## Work request
Output each record below exactly as it stands, leaving out the pictures.

## Supplied information
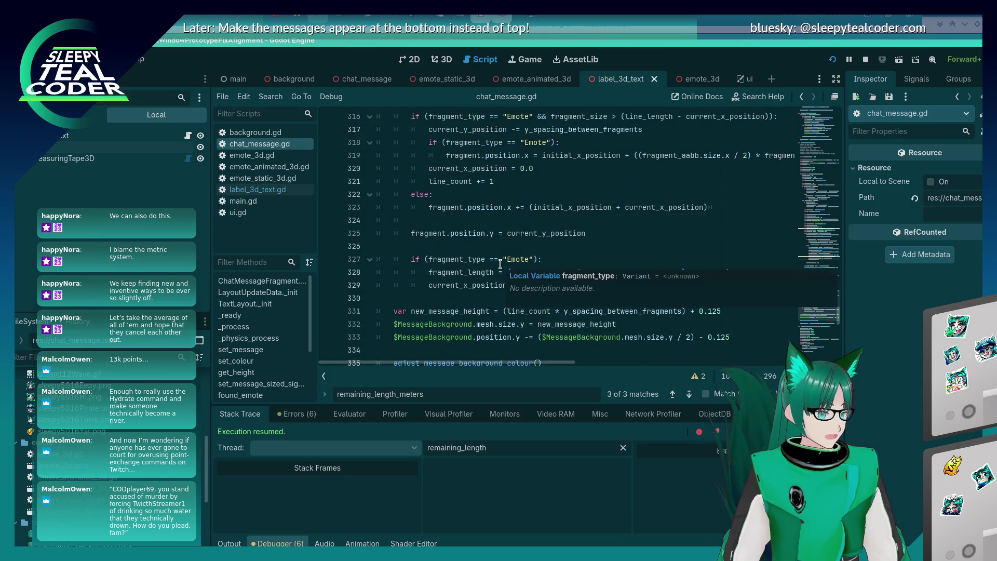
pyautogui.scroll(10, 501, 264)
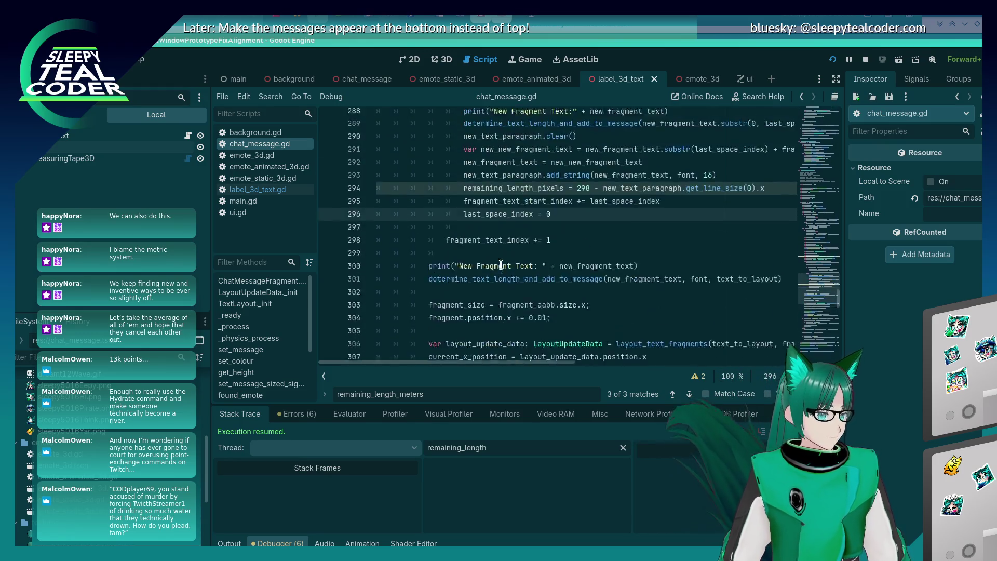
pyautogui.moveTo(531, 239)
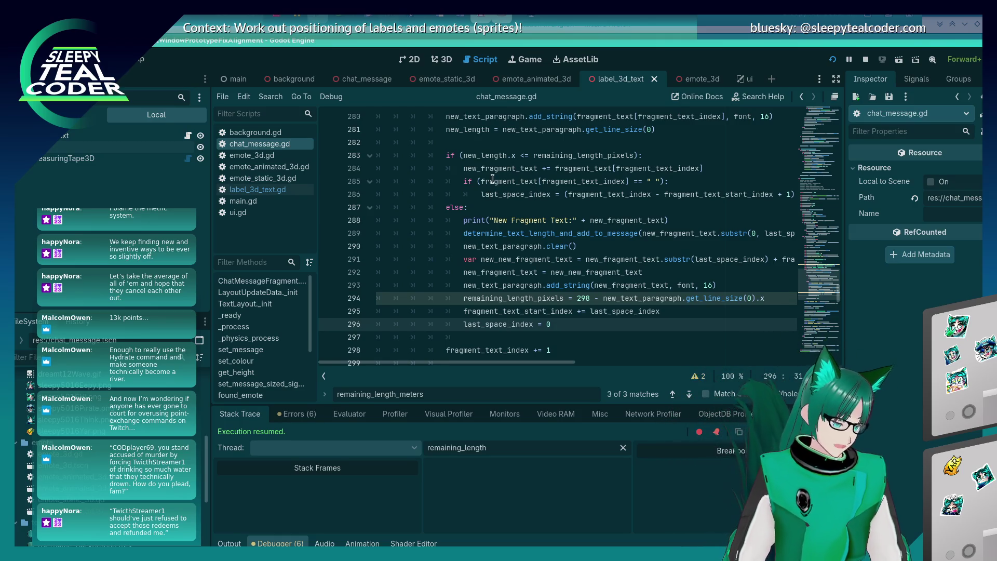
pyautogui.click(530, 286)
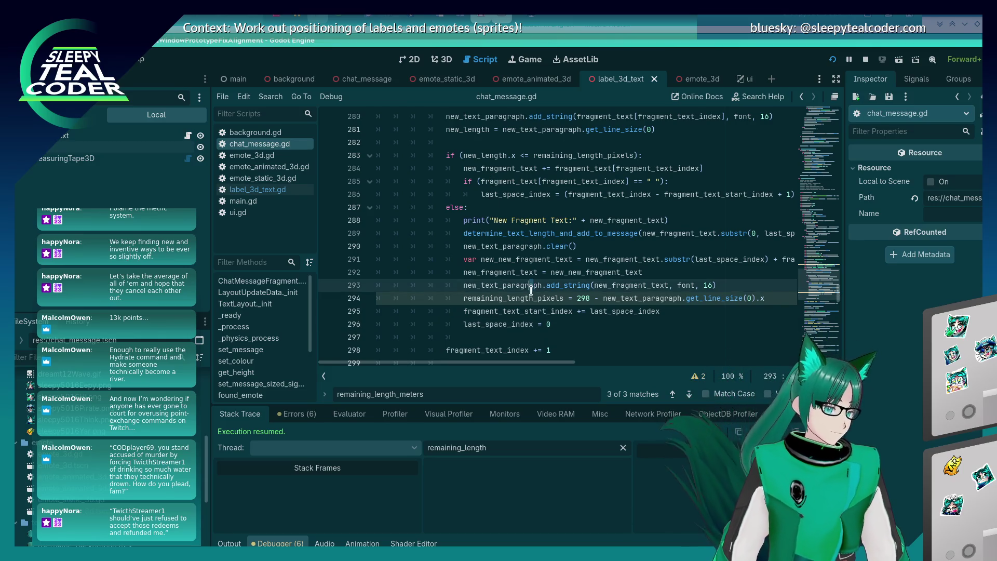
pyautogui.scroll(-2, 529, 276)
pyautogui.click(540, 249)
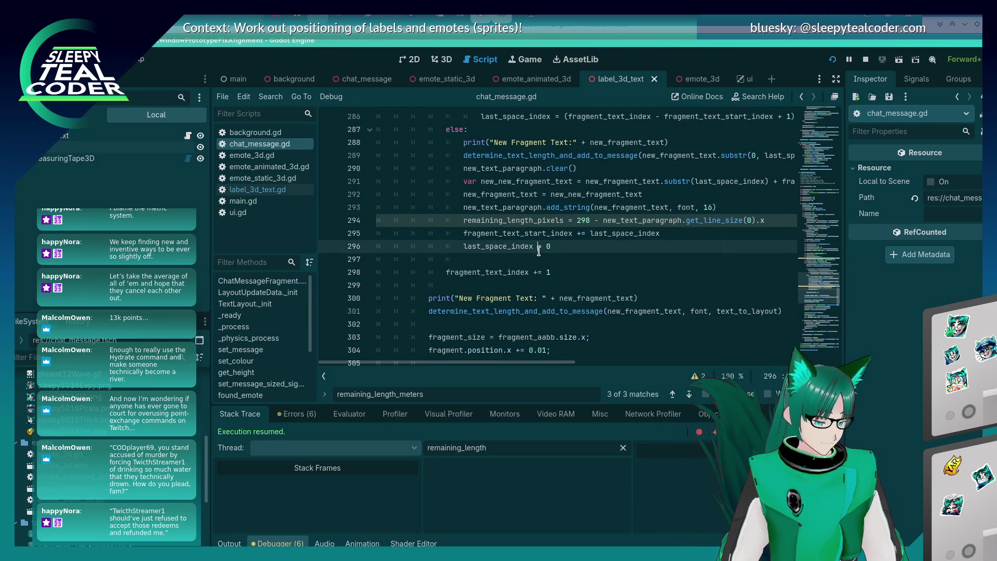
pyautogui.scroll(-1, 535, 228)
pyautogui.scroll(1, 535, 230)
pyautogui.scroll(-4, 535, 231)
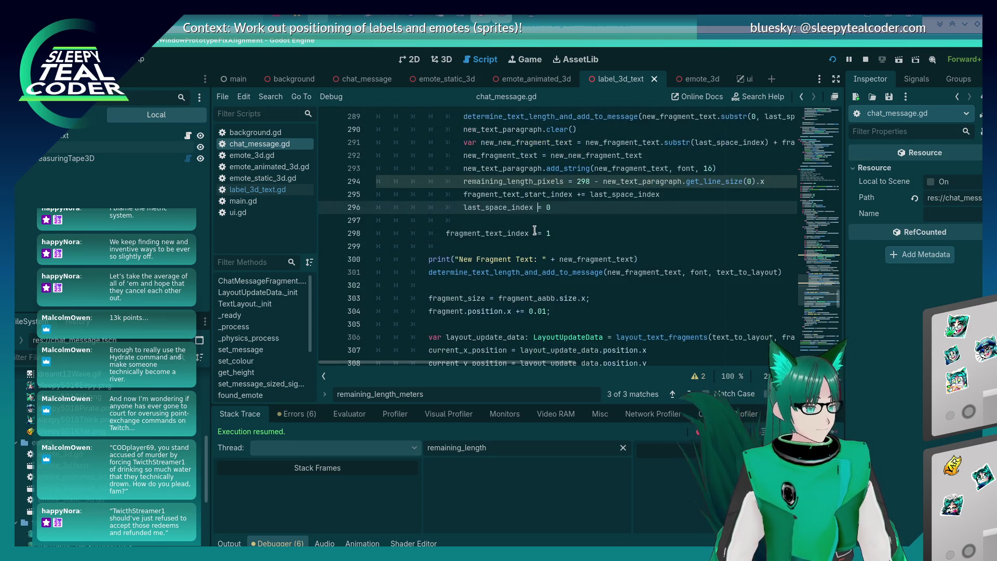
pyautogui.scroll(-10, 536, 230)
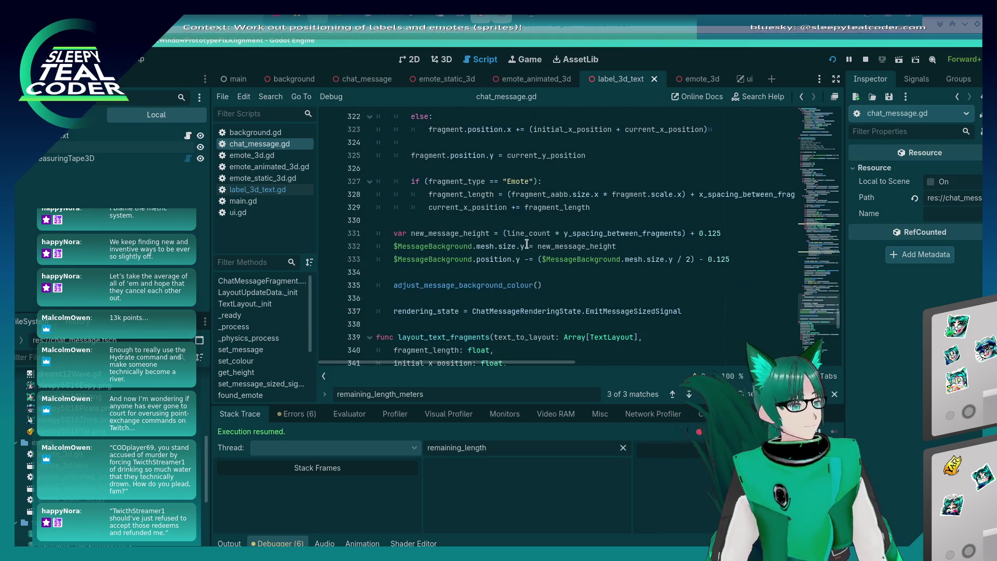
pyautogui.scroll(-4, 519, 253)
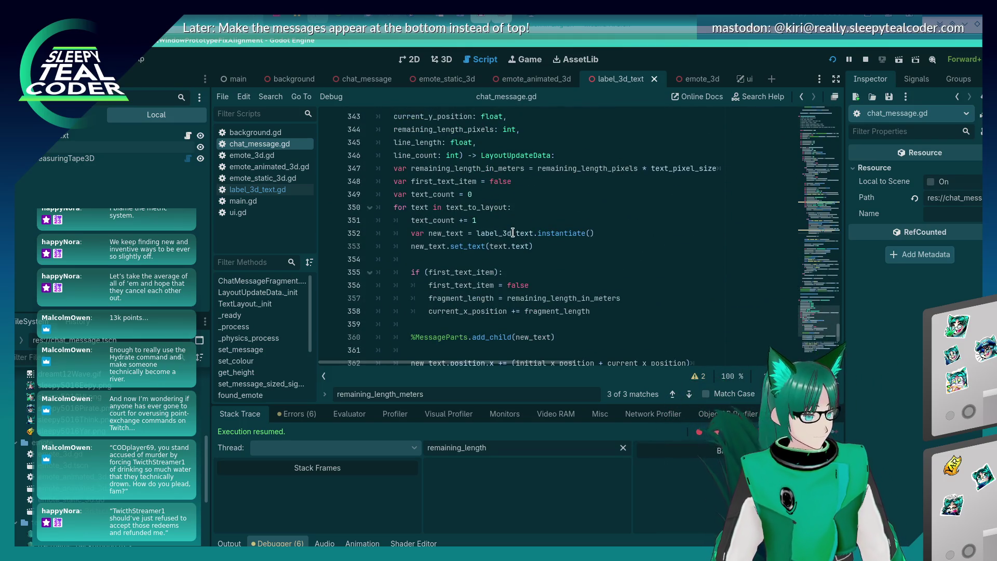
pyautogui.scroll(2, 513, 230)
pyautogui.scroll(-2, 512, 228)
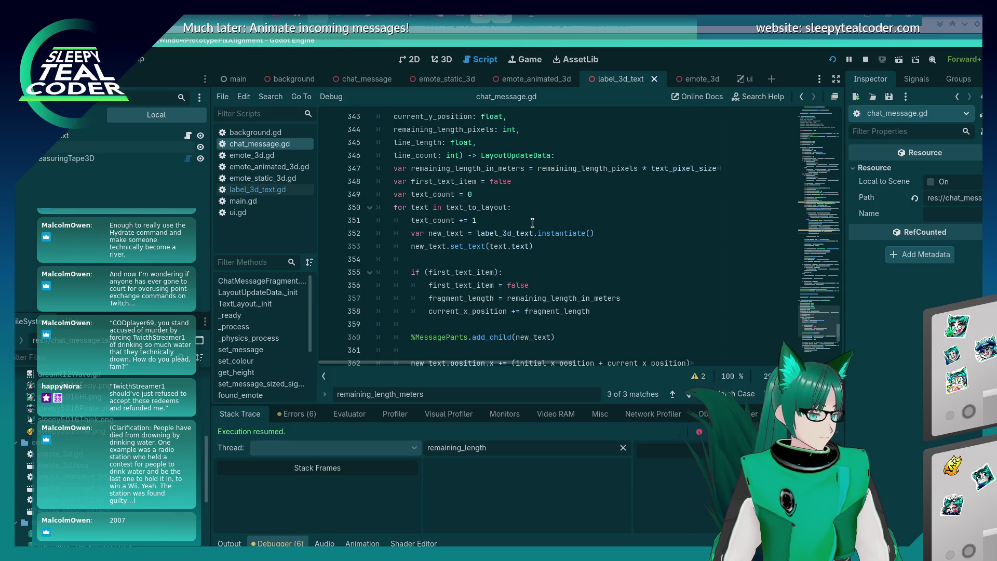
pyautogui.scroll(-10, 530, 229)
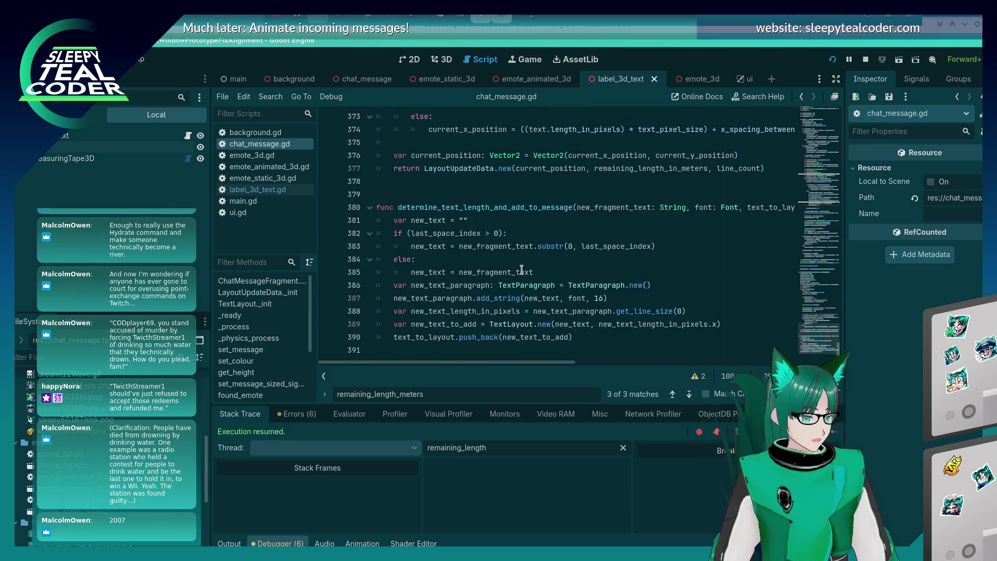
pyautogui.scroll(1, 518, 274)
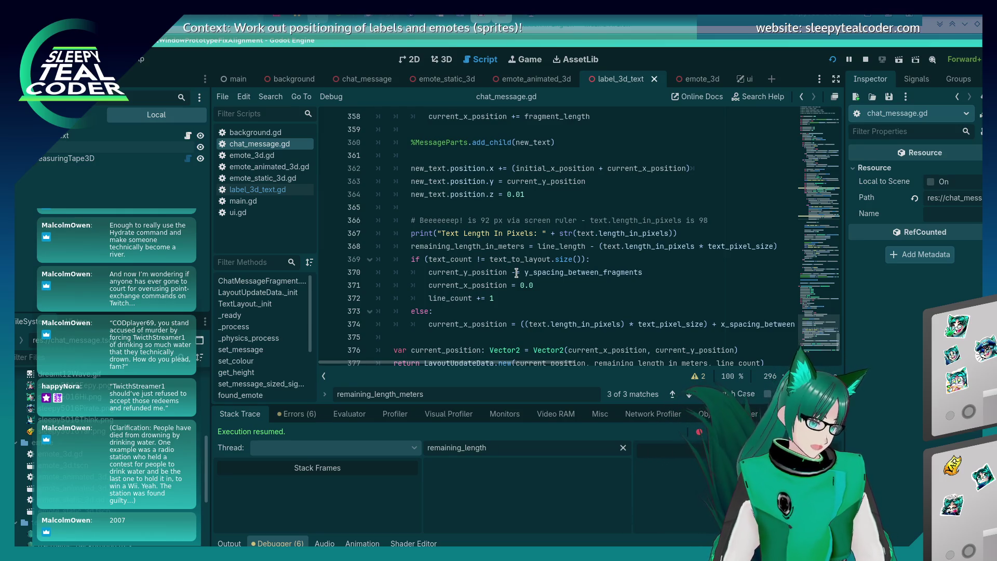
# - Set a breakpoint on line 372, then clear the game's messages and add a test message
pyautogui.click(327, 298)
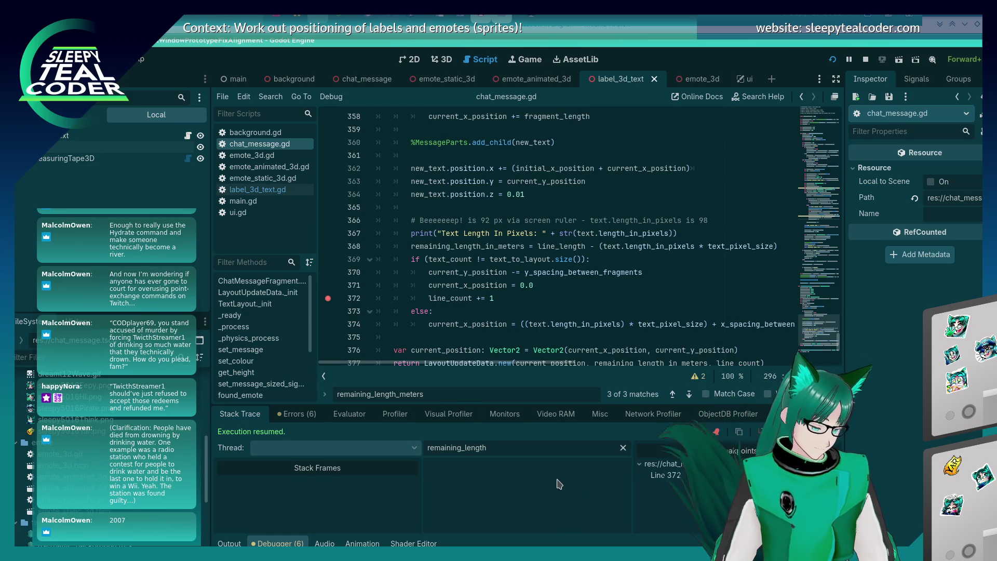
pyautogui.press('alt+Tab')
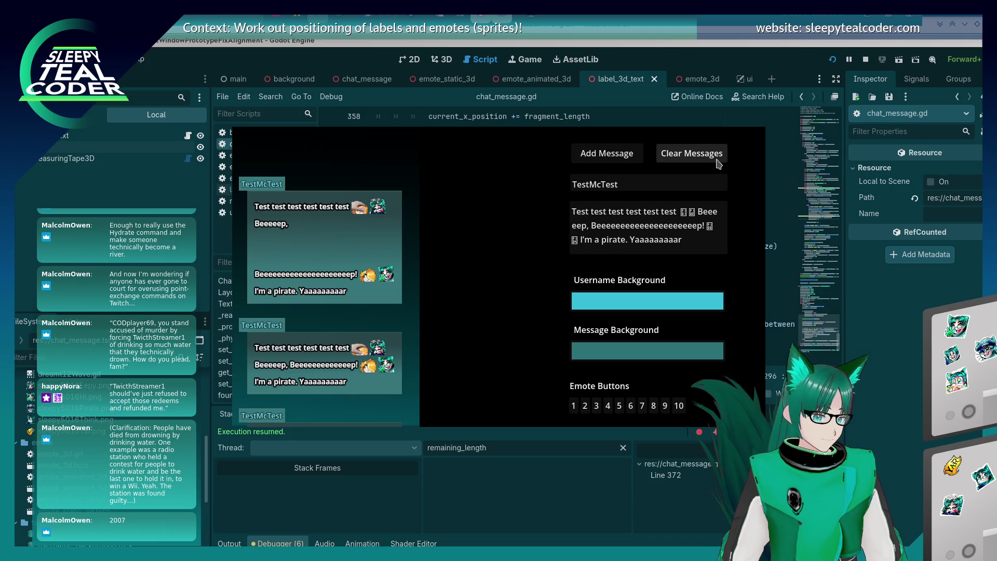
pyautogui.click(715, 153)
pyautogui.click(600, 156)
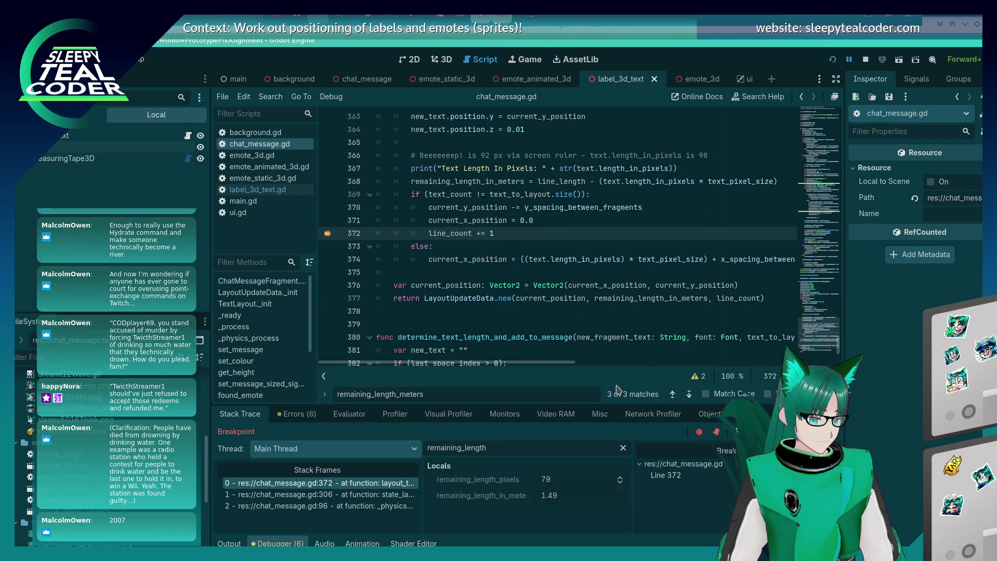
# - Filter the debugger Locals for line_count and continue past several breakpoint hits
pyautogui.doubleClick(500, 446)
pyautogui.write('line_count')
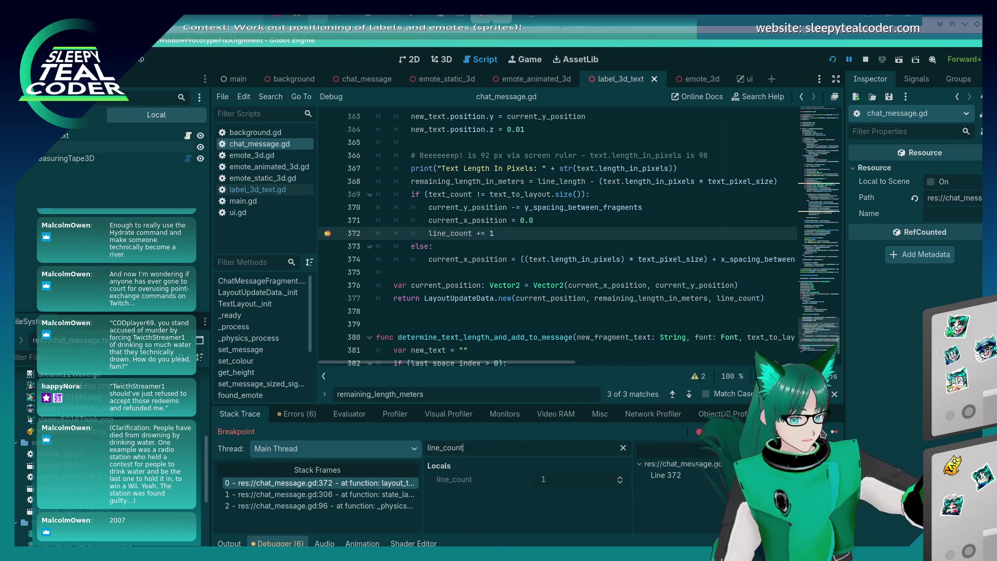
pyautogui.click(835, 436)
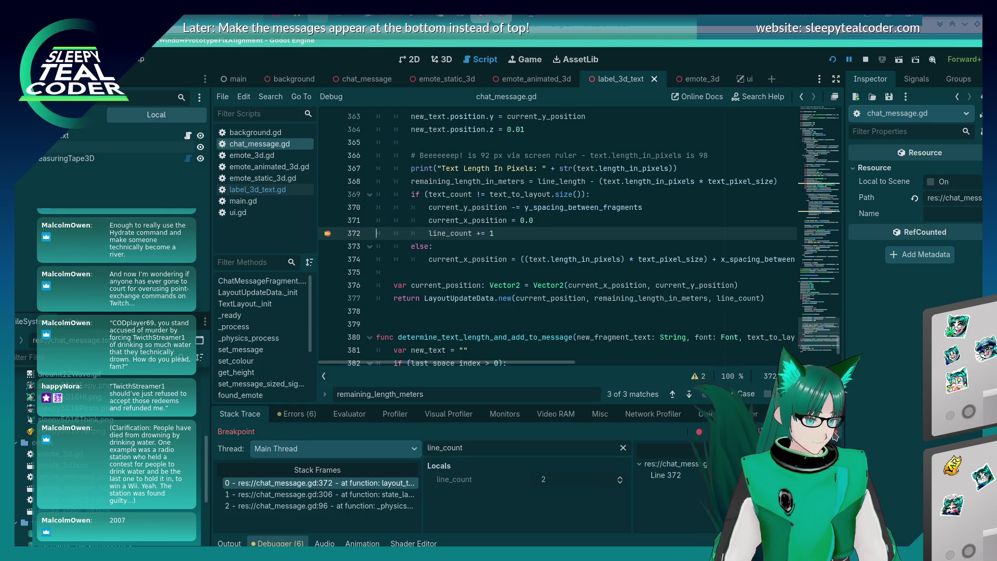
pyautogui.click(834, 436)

## Exercise answer
pyautogui.scroll(10, 501, 264)
pyautogui.moveTo(531, 239)
pyautogui.click(530, 286)
pyautogui.scroll(-2, 529, 276)
pyautogui.click(540, 249)
pyautogui.scroll(-1, 535, 228)
pyautogui.scroll(1, 535, 230)
pyautogui.scroll(-4, 535, 231)
pyautogui.scroll(-10, 536, 230)
pyautogui.scroll(-4, 519, 253)
pyautogui.scroll(2, 513, 230)
pyautogui.scroll(-2, 512, 228)
pyautogui.scroll(-10, 530, 229)
pyautogui.scroll(1, 518, 274)
# - Set a breakpoint on line 372, then clear the game's messages and add a test message
pyautogui.click(327, 298)
pyautogui.press('alt+Tab')
pyautogui.click(715, 153)
pyautogui.click(600, 156)
# - Filter the debugger Locals for line_count and continue past several breakpoint hits
pyautogui.doubleClick(500, 446)
pyautogui.write('line_count')
pyautogui.click(835, 436)
pyautogui.click(834, 436)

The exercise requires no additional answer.